Entertainment

Watch Tiffany Haddish Try To Survive A Nightmarish Thanksgiving In 'The Oath' Trailer

by Sophy Ziss
Roadside Flix / YouTube

Nothing is more American than apple pie, except for family drama on a holiday supposedly about togetherness. So, good news: There's a movie about that now.The Oath trailer stars Tiffany Haddish and Ike Barinholtz in a Thanksgiving comedy seemingly engineered just to give viewers a panic attack. It's got all the hits: sparring relatives, politics, a holiday basically built on a lie, and well-meaning parents determined to keep a lid on it all.

The film written and directed by Barinholtz, a writer-actor-comedian that fans will recognize from all kinds of things, whether it be The Mindy Project or Blockers or debates in your group chat of whether he counts as hot or extremely hot. The Oath stars an impressive range of talent, including Haddish, Carrie Brownstein, John Cho, Nora Dunn from Saturday Night Live, and so many more. The studio describes it as a "raw and riotous political comedy for divisive times," but that might be a little too on the nose.

Anyone that's spent five minutes scrolling Twitter or ten at at an uncomfortable family reunion would know that the line between dark comedy and actual division along political lines has increasingly blurred in the last few years. So for The Oath to really be effective, it needs to show audiences something they haven't seen before.

Though this feels like just a tease of the movie to come, there's a lot packed into the minute long teaser. Including, for some reason, violence? Who would dare tase Haddish during dinner?

The plot description offers more insight into what goes down in the movie:

"A controversial White House policy turns family member against family member in a savagely funny dark comedy about surviving life and Thanksgiving in the age of political tribalism."

It feels a little too real, right?
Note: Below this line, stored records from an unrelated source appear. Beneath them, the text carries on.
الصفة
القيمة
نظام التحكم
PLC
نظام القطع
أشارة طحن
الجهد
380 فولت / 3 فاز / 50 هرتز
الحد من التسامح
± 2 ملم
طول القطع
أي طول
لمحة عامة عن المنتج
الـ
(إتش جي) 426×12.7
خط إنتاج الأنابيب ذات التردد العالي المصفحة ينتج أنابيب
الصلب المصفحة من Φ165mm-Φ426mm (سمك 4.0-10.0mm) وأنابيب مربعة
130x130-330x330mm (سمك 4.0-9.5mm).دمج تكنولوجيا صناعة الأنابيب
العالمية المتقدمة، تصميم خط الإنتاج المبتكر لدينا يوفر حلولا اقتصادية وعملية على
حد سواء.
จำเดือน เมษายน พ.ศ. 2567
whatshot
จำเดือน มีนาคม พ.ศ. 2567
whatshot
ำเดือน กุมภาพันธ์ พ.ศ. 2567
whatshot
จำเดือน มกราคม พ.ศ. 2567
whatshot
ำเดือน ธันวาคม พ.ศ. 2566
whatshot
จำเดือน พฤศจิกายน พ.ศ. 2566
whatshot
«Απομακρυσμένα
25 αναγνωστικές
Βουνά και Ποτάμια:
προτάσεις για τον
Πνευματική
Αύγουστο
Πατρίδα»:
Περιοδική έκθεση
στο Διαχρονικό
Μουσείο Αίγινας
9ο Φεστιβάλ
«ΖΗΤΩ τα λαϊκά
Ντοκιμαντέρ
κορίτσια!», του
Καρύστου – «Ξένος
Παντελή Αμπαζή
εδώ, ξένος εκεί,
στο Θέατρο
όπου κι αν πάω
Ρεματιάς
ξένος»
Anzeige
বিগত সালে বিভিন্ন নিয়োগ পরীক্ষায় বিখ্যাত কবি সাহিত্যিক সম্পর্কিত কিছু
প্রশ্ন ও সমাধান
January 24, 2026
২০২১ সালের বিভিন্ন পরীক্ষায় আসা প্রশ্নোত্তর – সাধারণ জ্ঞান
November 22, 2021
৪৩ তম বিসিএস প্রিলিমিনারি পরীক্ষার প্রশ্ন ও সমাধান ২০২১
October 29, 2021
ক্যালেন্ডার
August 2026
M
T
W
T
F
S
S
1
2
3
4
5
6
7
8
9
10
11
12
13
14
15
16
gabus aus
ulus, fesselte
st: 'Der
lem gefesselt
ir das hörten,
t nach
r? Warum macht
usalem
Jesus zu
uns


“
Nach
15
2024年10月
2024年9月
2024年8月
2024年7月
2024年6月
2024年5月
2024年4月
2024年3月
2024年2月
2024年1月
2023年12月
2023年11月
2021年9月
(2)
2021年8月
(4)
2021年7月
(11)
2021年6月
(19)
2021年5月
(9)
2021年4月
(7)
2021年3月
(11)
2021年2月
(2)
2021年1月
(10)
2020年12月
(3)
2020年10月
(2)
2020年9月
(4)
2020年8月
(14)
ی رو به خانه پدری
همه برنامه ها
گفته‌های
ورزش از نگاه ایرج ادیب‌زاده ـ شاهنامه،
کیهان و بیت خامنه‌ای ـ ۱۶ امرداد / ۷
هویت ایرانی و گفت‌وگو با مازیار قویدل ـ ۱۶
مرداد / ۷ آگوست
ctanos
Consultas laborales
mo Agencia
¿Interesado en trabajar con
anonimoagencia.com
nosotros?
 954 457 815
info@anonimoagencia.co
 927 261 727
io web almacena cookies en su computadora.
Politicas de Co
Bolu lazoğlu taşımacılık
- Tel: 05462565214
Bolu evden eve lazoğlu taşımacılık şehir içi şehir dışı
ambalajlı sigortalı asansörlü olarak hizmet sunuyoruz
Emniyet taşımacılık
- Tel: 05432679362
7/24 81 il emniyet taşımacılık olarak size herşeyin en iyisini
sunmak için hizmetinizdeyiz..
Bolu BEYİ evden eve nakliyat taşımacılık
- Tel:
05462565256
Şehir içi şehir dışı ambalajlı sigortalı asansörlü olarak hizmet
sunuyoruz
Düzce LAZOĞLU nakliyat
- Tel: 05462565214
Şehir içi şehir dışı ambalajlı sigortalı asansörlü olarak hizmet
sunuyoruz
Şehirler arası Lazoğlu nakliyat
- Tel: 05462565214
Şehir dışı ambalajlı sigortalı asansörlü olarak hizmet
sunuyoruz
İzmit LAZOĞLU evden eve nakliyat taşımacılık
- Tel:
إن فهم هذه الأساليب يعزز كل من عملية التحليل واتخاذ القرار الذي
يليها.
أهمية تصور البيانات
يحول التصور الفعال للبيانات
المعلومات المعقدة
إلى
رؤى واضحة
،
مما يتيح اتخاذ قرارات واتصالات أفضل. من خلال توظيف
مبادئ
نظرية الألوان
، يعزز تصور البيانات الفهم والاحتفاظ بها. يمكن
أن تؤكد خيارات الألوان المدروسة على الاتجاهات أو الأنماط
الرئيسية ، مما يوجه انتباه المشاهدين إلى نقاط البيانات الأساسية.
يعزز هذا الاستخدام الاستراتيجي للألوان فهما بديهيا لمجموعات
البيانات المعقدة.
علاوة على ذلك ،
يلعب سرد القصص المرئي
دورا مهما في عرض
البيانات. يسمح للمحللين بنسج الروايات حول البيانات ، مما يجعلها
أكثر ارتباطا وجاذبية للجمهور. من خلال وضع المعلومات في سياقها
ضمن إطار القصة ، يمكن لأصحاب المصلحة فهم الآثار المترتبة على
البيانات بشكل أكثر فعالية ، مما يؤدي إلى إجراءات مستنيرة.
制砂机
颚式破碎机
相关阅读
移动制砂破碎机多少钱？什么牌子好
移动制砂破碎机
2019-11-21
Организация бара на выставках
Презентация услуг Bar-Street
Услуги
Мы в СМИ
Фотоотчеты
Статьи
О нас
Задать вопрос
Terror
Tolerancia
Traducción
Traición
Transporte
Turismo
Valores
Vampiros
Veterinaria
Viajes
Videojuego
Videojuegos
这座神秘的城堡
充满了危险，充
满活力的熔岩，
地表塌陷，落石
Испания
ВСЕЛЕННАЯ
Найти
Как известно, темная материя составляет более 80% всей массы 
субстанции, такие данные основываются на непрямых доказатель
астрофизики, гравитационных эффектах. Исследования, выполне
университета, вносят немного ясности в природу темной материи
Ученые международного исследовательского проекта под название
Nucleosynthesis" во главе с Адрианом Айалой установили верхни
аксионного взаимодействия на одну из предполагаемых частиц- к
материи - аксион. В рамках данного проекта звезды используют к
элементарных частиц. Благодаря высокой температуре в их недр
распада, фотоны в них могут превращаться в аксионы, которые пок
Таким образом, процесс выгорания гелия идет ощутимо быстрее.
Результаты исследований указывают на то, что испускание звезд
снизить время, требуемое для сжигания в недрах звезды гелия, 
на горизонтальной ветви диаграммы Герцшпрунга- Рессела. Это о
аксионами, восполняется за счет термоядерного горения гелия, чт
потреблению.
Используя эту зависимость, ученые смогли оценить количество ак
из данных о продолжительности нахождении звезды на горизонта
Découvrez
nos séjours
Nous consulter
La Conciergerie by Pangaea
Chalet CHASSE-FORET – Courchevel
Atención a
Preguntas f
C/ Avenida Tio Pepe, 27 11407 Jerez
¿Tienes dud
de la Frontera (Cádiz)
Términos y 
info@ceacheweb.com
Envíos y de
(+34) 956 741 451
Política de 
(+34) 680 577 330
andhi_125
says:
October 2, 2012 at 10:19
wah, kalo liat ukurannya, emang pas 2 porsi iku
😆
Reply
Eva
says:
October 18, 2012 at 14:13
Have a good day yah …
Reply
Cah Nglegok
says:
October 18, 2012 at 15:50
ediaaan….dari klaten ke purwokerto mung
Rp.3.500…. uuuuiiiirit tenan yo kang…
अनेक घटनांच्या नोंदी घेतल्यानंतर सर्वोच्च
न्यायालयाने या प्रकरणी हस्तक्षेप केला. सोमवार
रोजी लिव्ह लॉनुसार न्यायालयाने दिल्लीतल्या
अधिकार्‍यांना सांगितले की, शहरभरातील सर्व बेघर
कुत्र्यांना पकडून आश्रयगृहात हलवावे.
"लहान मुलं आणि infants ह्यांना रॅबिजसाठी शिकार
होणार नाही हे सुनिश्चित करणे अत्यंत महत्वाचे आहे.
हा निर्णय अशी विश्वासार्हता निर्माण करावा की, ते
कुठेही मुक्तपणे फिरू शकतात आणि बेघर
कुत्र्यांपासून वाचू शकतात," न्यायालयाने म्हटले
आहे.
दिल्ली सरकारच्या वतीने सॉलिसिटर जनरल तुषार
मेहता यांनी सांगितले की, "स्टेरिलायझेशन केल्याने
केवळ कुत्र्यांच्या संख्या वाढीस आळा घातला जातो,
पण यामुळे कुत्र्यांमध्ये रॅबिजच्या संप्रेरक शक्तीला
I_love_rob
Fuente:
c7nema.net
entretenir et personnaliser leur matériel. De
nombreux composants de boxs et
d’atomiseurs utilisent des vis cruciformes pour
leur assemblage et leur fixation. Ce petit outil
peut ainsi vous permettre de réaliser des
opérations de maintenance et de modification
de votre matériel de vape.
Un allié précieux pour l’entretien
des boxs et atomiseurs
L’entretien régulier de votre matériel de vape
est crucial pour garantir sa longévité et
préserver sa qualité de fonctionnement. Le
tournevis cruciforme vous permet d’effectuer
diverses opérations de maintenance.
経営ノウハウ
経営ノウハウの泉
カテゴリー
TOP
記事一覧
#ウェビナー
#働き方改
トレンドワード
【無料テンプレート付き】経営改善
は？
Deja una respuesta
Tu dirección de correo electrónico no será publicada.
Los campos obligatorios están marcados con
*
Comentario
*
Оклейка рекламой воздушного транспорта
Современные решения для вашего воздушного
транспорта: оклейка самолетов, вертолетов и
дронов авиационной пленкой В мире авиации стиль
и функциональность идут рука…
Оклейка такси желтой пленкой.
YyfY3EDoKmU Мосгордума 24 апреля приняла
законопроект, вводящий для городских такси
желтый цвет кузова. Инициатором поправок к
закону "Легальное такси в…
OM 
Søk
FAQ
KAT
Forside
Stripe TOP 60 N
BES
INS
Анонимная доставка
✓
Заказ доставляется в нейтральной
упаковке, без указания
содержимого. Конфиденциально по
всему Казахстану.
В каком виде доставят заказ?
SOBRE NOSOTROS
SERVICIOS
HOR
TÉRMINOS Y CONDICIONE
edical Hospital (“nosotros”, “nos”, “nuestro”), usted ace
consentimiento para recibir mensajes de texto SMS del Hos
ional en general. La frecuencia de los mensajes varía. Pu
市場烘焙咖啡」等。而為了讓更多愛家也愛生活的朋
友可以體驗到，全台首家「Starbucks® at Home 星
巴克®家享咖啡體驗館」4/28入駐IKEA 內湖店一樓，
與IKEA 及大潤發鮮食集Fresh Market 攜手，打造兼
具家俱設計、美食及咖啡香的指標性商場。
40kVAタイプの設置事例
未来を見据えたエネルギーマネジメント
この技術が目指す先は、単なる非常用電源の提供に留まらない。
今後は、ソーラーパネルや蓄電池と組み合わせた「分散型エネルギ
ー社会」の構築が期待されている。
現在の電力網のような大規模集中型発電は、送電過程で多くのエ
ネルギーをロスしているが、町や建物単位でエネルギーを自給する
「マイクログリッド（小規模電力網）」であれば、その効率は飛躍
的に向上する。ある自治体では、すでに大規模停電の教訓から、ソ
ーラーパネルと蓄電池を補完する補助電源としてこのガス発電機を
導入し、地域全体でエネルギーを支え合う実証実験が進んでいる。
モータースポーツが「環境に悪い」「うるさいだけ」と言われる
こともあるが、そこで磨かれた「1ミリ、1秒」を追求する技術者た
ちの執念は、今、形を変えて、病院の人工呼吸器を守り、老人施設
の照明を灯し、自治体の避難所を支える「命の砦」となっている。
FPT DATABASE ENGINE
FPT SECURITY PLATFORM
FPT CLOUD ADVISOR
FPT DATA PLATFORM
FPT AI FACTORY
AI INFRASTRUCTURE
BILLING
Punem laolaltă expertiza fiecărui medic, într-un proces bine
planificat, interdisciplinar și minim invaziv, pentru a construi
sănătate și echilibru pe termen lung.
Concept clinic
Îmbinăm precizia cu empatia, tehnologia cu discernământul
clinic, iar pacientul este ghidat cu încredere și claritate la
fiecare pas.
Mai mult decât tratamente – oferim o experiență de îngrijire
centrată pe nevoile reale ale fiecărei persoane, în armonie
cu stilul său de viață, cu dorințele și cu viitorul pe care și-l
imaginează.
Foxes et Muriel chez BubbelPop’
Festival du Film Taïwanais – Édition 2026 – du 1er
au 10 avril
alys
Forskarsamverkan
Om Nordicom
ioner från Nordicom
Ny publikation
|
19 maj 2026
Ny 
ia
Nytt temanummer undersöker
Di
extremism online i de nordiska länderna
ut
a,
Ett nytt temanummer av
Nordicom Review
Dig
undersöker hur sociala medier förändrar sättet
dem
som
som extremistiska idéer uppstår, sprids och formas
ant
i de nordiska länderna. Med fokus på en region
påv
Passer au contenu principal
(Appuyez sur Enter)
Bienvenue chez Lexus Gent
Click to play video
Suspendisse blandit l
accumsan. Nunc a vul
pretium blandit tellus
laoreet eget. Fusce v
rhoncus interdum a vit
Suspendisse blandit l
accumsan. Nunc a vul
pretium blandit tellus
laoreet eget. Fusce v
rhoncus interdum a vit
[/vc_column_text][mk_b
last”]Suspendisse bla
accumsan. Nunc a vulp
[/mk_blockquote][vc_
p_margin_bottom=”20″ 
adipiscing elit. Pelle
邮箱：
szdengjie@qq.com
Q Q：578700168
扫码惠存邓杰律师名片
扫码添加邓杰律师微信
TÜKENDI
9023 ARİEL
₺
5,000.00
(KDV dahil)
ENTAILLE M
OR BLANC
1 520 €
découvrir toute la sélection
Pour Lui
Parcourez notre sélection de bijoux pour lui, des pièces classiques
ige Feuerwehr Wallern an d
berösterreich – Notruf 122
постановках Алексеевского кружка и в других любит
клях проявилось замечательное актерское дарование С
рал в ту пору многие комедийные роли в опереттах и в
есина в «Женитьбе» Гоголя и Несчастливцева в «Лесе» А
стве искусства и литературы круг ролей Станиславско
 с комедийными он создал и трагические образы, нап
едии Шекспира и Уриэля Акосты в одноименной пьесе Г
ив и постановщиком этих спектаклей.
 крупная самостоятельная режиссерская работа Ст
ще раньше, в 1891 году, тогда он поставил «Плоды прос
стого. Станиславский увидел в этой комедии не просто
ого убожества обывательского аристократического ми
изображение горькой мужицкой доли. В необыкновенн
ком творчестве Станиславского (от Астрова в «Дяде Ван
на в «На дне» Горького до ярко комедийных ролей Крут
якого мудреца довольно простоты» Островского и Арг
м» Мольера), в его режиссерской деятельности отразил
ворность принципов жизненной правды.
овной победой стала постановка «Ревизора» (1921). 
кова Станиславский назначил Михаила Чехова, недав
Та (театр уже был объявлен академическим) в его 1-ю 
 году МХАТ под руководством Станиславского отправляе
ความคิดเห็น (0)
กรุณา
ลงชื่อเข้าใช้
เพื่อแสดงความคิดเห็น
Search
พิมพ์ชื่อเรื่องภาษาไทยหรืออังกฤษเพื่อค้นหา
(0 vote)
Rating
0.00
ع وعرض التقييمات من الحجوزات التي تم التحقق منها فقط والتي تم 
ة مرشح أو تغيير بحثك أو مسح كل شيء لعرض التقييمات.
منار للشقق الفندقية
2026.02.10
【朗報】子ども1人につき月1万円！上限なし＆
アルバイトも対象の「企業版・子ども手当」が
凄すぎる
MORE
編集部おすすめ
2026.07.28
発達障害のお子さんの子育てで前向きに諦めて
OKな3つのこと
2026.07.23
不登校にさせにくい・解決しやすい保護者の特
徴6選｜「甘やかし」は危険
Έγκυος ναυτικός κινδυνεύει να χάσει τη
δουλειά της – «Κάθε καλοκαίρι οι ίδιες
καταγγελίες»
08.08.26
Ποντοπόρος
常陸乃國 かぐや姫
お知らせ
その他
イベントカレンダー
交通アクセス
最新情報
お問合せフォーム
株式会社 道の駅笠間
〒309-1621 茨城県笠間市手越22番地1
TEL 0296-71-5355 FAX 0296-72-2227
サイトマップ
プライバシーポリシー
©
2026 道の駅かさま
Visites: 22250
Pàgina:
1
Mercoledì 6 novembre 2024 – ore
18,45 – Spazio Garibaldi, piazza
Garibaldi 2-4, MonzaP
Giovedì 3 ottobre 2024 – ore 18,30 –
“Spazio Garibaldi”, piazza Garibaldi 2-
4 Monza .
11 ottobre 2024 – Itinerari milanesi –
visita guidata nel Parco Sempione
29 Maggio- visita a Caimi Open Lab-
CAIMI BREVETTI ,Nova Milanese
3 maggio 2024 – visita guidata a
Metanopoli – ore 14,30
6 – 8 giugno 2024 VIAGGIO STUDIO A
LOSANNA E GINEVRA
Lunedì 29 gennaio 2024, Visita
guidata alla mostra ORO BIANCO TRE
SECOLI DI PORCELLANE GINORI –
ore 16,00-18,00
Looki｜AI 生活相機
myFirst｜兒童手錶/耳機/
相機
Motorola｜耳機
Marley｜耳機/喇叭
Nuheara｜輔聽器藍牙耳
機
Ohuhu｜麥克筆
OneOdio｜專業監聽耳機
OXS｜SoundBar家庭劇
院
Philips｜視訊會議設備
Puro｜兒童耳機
It's almost surprising someone would choose to make a slightly satirical film about those circumstances when most are still very much living with them — and definitely not laughing about it. As for the fictional White House policy? Barinholtz and Haddish's characters "learn that citizens are being asked to sign a loyalty oath to the President" — thus the film title The Oath — and "their reaction is disbelief, followed by idealistic refusal" per Deadline. Enter, of course, the obviously enthusiastic and right-wing members of the family, uncomfortable parents, and so much more.

Oh, and then government agents show up for an undisclosed reason, which feels very much like an echo of the National Lampoon's Vacation series.

The studio describes The Oath as "a gleefully wicked reinvention of the traditional holiday comedy," written specifically for the "divisive political times". Whether that's such a good idea is another story entirely. Will conservative audiences appreciate a potentially cartoonish portrayal? Will more liberal viewers enjoy sitting down for a movie about their own anxieties? Is this a family comedy for families whose kids are all adults, or will it be something folks absentmindedly play on Netflix next year when they're folding a lot of laundry? Maybe a longer trailer will make that a little more clear, but for now our curiosity is definitely piqued.